Salas el músico miró al que había hablado, un hombre gordo con una blusa azul descolorida. El hombre gordo tenía barba de tres días y se rascaba la cabeza echándose hacia atrás el sombrero. Gotas de un sudor sucio le corrían por entre la barba.
– Chin lo conoció bien -dijo Salas el músico, señalando al hombre gordo con un movimiento de cabeza-. Chino mi abuelo, ¿era hombre de decir mentira por verdad?
Chin sacudió despacio la cabeza, pasándose la lengua por el labio superior para sorber el sudor.
– Nunca -dijo.
Los ojos de Salas el músico, tan parecidos a los del otro Salas, emitieron chispazos de satisfacción.

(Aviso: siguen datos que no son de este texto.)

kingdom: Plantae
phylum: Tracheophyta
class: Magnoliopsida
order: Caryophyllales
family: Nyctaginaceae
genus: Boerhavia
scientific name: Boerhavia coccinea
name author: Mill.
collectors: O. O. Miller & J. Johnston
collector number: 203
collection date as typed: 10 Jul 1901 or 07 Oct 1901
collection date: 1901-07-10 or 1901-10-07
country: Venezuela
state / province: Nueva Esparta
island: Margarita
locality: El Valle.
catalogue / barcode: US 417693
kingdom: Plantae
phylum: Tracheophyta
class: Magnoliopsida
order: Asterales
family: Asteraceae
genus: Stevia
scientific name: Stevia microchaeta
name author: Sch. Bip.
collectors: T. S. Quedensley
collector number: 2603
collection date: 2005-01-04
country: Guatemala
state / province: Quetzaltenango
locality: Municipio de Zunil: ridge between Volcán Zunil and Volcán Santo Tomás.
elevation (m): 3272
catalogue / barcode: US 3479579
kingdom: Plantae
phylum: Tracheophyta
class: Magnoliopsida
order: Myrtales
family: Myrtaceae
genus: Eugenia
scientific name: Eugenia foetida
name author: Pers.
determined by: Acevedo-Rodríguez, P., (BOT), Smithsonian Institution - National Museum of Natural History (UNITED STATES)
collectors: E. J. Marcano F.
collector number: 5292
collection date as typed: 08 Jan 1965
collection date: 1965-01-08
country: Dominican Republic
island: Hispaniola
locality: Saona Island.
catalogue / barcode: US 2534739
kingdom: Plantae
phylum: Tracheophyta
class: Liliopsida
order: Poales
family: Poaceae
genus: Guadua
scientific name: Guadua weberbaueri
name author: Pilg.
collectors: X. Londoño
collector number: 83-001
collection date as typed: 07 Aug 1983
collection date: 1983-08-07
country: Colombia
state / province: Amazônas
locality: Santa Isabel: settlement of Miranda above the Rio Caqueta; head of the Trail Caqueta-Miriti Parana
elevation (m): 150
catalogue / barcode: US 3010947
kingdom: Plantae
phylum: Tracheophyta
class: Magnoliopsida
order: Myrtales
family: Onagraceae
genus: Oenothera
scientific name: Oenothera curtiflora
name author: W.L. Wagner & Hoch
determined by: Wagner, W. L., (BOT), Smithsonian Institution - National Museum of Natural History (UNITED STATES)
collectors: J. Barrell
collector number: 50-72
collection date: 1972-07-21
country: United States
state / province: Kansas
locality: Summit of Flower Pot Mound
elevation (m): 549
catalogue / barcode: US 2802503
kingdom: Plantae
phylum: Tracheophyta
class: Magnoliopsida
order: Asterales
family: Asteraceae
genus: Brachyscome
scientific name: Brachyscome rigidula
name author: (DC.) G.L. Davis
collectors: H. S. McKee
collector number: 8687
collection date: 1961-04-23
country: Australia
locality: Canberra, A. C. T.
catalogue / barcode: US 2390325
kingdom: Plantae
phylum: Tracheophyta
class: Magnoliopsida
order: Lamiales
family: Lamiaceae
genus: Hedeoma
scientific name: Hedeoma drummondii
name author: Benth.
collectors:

Alzó la cabeza, dirigiéndola apenas hacia la puerta del almacén.
– ¡Berini! -gritó.
– ¡Bueno! -respondió de inmediato una voz desde el interior del almacén.
– ¡Pese un poco de queso y corte un salamín! -ordenó Salas el músico, siempre con la cabeza vuelta apenas hacia la puerta del almacén y chispazos de satisfacción en los ojos.
El otro Salas no lo miraba.
– Hasta se llevó una locomotora con los vagones y todo -dijo Salas el músico, dirigiéndose otra vez a los de la mesa-. No quedó un solo rancho. Y por diez años no se vio ni un ratón ni una comadreja en toda la zona. En la ciudad el agua llegó hasta el centro. Hay fotos que lo atestiguan.